DESCRIPTION OF THE TASK :: Reproduce the full Ash Wednesday reflection below word for word, keeping every line and punctuation mark unchanged.

SUPPLIED PASSAGE ::
Reflections

‘No Longer at Ease … in the Old Dispensation’

Today is Ash Wednesday, the first day of Lent. In churches across the country, priests will admonish the faithful to “remember that thou art dust and to dust thou shalt return.” These words offer a salutary reminder of what awaits all of us. “The paths of glory lead but to the grave.” In the meantime, like the Preacher in Ecclesiastes, we spend our years trying to give meaning to our lives.

There was a time when religion and communal traditions provided answers to those who questioned life’s purpose. In our secular age, when religion has waned and many of our communal traditions are crumbling, answers to life’s eternal questions become ever more difficult. Like the Magi in T.S. Eliot’s famous poem, we are “no longer at ease … in the old dispensation.”

Without a set of touchstones or guidance, it is all too easy to fall into the black pit of nihilism, to consider life “a tale told by an idiot, full of sound and fury, signifying nothing”. Bereft of meaning, many seek solace in drugs or drink. Some decide that life is just not worth living. The devastation caused by suicide, for the victim, for those left behind, and for society is inestimable.

Almost 100 years ago, the eminent historian Sir Keith Hancock said that “Australians look upon the state as a vast public utility” designed to solve life’s most difficult problems. Nothing has changed. The federal government has declared its “zero tolerance” for suicide and initiated a variety of interventions. It would be churlish to disparage their good intentions and the principled people who work to implement them. Still, it is unlikely that government nostrums can assuage despair.

“How small, of all that human hearts endure, that part which laws or kings can cause or cure,” wrote Dr Johnson.  Anguish is a malaise of the spirit and the soul. In a secular age, souls are taboo—we no longer speak about them in polite company. But soul is exactly the right word. As a society, we have made a Faustian bargain. Like the scholar in Goethe’s play, we have traded our souls and consciences for a trivial and inconsequential government paternalism.

DATA SECTION ::
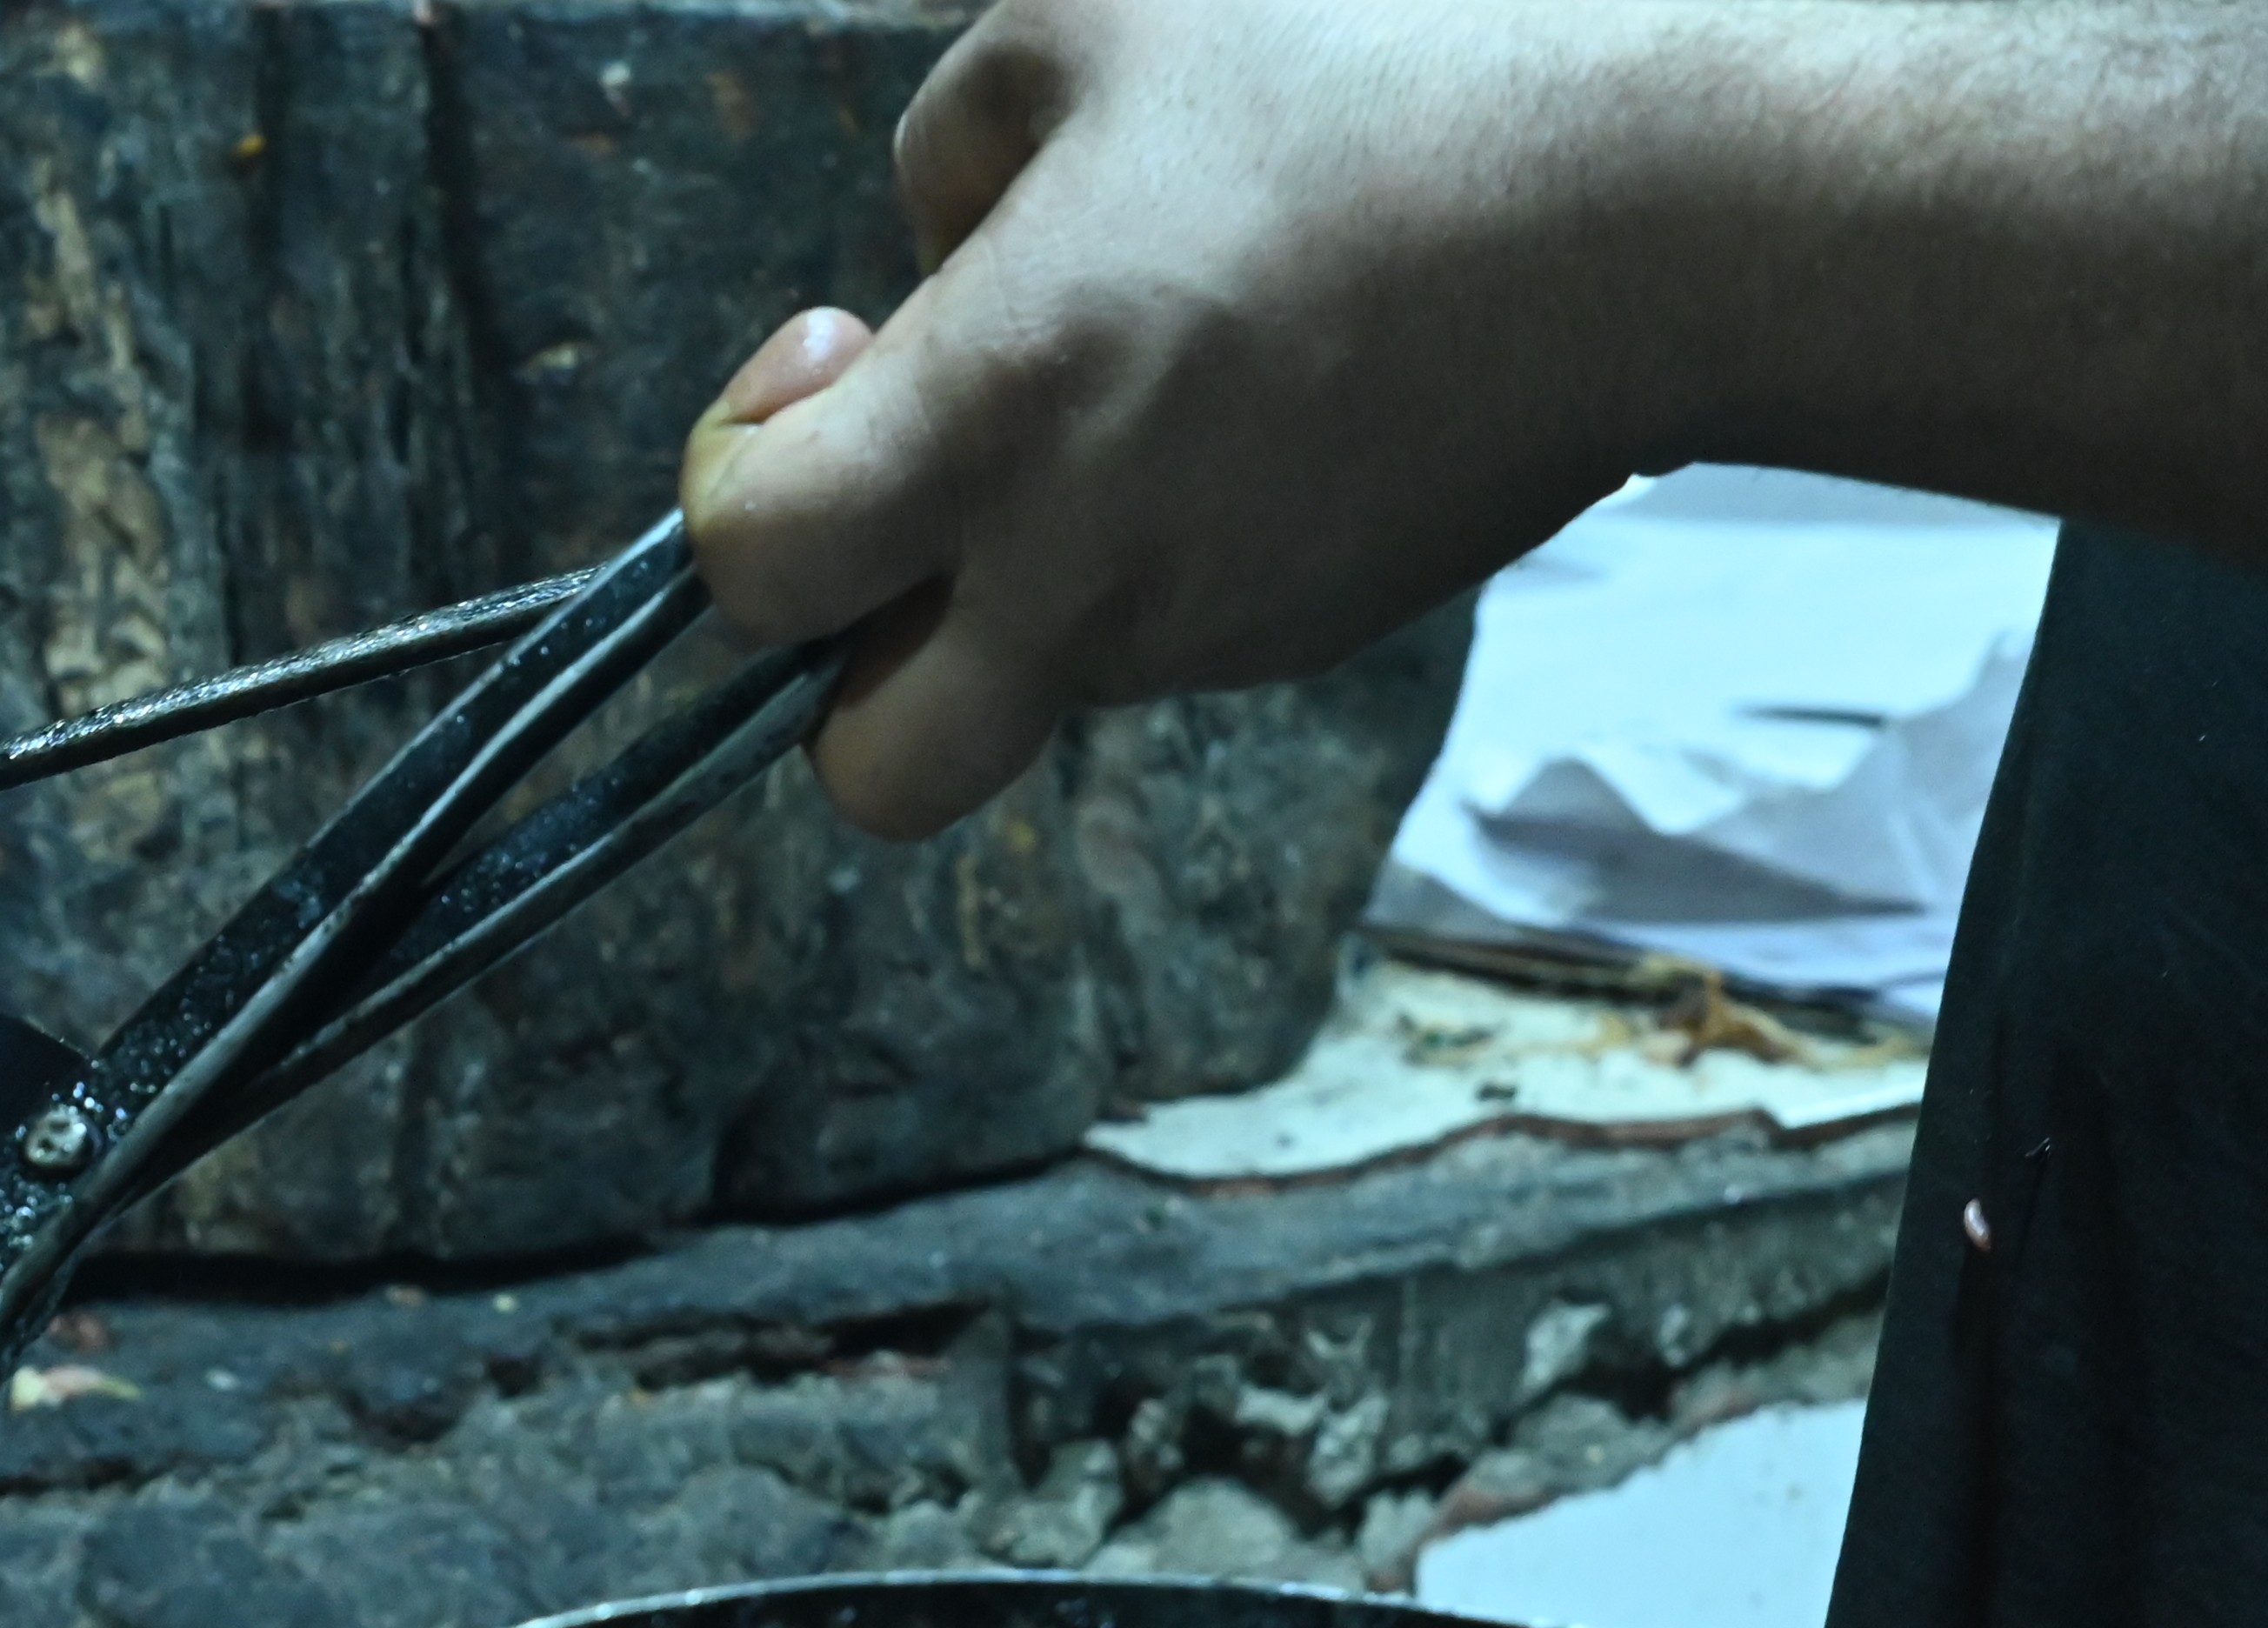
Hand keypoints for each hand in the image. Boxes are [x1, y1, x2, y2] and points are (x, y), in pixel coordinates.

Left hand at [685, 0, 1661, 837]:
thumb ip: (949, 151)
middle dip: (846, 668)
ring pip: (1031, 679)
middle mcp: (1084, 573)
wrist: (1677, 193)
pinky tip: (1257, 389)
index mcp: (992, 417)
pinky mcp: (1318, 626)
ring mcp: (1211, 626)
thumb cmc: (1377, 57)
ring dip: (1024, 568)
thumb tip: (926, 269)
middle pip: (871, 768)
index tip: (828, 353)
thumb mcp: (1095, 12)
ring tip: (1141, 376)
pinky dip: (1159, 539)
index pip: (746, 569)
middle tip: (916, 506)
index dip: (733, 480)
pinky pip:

REPLY ::
Reflections

‘No Longer at Ease … in the Old Dispensation’

Today is Ash Wednesday, the first day of Lent. In churches across the country, priests will admonish the faithful to “remember that thou art dust and to dust thou shalt return.” These words offer a salutary reminder of what awaits all of us. “The paths of glory lead but to the grave.” In the meantime, like the Preacher in Ecclesiastes, we spend our years trying to give meaning to our lives.

There was a time when religion and communal traditions provided answers to those who questioned life’s purpose. In our secular age, when religion has waned and many of our communal traditions are crumbling, answers to life’s eternal questions become ever more difficult. Like the Magi in T.S. Eliot’s famous poem, we are “no longer at ease … in the old dispensation.”

Without a set of touchstones or guidance, it is all too easy to fall into the black pit of nihilism, to consider life “a tale told by an idiot, full of sound and fury, signifying nothing”. Bereft of meaning, many seek solace in drugs or drink. Some decide that life is just not worth living. The devastation caused by suicide, for the victim, for those left behind, and for society is inestimable.

Almost 100 years ago, the eminent historian Sir Keith Hancock said that “Australians look upon the state as a vast public utility” designed to solve life’s most difficult problems. Nothing has changed. The federal government has declared its “zero tolerance” for suicide and initiated a variety of interventions. It would be churlish to disparage their good intentions and the principled people who work to implement them. Still, it is unlikely that government nostrums can assuage despair.

“How small, of all that human hearts endure, that part which laws or kings can cause or cure,” wrote Dr Johnson.  Anguish is a malaise of the spirit and the soul. In a secular age, souls are taboo—we no longer speak about them in polite company. But soul is exactly the right word. As a society, we have made a Faustian bargain. Like the scholar in Goethe’s play, we have traded our souls and consciences for a trivial and inconsequential government paternalism.